The Long Result by John Brunner
190 pages, Mass Market Paperback
Published July 1981 by Ballantine Books (1st edition 1965)
After reading several new releases I was craving some old-school retro SF. I had some on my TBR but I thought I was a little overdue to read some John Brunner and decided to go with a shorter off-the-beaten-path title. Not considered one of his classics, The Long Result is considered a transitional novel between his more high-class masterpieces of the late sixties and early seventies. I don’t know his timeline like I do PKD, so I could be wrong. Squares of the City which was Hugo nominated and considered one of those border fine literature masterpieces was shopped around for four years in the SF marketplace before it was published the same year as the Long Result.
I suspect the LR was written after SOTC, and it was considered by Brunner to be a safer bet on getting published quicker. My Dickheads out there take note that this is a very Dickian novel that balances message, a little satire, and high concept. Much will be made of this novel being a statement on racism, and that is true, but it is also about Colonialism and how humanity will interface with a wider universe.
Roald Vincent is our primary point-of-view character, who I mentally cast as a Paul Giamatti type rather than a square-jawed Brad Pitt type. He is a low-level government official deep in the bureaucracy, a character you find more often in the SF of Barry Malzberg. That said there is much about the put-upon government work that reminded me of more tongue-in-cheek SF of PKD like The Man Who Japed. This is John Brunner, so you don’t have to worry about it lacking a message and a strong expression of various opinions.
The offices of the Bureau of Cultural Relations chapters early in the novel were some of my favorite parts and I wish Brunner had written more satire. I mean I like the blacker than black Brunner novels like The Sheep Look Up, but the tone here is refreshing. I wanted way more BCR office and government work. That faded a bit as the story went on.

Stored data entries
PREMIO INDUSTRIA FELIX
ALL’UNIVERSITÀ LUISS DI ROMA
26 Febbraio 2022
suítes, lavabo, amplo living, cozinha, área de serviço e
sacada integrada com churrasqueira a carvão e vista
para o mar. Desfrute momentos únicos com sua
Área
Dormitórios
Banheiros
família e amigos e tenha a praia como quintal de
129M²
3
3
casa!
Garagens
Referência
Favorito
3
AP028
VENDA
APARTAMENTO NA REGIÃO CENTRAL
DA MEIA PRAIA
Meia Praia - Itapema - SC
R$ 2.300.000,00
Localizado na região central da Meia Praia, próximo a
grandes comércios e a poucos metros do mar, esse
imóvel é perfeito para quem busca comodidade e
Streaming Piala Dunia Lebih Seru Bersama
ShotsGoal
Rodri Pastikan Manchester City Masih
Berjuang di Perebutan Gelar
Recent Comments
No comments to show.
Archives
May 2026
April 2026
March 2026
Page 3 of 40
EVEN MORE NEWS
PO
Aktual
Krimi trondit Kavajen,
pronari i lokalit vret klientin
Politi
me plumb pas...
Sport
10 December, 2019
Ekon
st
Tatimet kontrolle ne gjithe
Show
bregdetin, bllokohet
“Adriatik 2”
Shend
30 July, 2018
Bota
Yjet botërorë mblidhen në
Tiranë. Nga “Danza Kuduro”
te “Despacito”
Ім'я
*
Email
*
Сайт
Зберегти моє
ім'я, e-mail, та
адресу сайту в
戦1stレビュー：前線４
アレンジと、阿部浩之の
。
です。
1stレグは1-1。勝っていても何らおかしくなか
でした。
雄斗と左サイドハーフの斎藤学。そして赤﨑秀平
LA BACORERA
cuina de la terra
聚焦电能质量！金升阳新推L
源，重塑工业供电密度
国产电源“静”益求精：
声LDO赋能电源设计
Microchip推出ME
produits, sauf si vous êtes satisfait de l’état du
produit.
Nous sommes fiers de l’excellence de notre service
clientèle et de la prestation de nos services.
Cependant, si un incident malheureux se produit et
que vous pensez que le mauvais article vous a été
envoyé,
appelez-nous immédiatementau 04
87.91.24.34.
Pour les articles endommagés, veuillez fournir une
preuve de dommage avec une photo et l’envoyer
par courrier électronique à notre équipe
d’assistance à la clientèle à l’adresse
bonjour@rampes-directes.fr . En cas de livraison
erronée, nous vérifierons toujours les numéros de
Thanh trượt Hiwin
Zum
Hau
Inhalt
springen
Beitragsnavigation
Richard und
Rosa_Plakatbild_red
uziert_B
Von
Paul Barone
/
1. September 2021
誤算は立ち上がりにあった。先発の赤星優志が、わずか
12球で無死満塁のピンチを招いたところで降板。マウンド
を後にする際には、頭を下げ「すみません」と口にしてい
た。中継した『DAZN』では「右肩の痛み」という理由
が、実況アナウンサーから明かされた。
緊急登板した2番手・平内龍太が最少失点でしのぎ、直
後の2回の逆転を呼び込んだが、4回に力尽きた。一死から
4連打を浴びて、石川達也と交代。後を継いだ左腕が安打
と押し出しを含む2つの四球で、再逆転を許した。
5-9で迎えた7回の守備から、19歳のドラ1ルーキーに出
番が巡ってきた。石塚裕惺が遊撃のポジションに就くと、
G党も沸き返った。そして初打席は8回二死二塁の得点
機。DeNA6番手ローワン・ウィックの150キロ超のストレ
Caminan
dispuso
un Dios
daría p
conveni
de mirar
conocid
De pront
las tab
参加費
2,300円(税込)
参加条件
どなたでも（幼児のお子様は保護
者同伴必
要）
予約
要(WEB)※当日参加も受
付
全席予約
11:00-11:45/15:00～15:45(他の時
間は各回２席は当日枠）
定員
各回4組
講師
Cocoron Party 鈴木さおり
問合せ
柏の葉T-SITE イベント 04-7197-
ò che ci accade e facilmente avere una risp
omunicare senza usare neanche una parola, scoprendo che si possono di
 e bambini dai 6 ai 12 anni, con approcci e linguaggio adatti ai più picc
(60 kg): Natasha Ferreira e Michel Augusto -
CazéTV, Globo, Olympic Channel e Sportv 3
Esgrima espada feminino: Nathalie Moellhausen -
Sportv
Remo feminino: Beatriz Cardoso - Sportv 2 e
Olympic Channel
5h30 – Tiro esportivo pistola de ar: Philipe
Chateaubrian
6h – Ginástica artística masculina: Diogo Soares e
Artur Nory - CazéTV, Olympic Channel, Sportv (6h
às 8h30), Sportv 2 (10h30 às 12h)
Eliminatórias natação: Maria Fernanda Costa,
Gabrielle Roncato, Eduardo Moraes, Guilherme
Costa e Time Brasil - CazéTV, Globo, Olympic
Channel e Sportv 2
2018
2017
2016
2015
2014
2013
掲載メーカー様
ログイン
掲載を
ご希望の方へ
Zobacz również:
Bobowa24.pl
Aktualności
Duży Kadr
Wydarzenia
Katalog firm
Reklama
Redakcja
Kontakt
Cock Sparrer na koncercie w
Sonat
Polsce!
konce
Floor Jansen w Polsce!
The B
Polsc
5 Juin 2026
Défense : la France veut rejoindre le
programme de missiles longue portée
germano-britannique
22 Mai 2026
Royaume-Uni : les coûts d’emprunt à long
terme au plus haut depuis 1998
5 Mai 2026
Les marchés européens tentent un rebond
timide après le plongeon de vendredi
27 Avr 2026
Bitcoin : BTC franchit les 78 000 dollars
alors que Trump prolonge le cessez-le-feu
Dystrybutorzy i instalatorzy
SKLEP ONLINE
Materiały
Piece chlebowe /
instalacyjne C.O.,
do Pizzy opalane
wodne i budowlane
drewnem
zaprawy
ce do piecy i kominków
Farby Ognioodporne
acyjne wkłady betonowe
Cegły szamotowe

WHAT THIS EXERCISE ASKS
**A.** According to the review of The Long Result, what position does Roald Vincent hold?
**B.** Proceed with the review of The Long Result, picking up right after its last sentence.
These entries were drawn from a separate source.

ANSWERS GIVEN
**A.** He is a low-level government official deep in the bureaucracy.

**B.**
The agency is tasked with helping Aliens who crashed on Earth from Tau Ceti, and many are not happy about these new aliens. The dynamic of this growing human civilization is that the Starhome, a colony world has started to advance well beyond the people who remain on Earth. Divides started to grow including activist groups like “The Stars Are For Man League” pushing human supremacy. Earth in this novel appears to have a liberal government for the whole planet, of course, in this context, we only get a very Western concept of Democracy. Asia and Africa are ignored, a mistake Brunner avoided in Stand on Zanzibar.
Brunner was born in 1934 in England and grew up as Britian had started the post-WWII imperial decline, although sentiments that fostered colonialism were still a part of life at that time. The racism that was common in Anglo-controlled foreign countries is clearly on Brunner’s mind here. All too familiar immigration fears get transplanted in science fictional stand-ins of less technologically advanced species. The humans appear past global war and conflicts but there is drama between conflicting political systems. Much like the inherited supremacist views of colonialist English, the two human colonies are organized on the principle that humans are superior to aliens.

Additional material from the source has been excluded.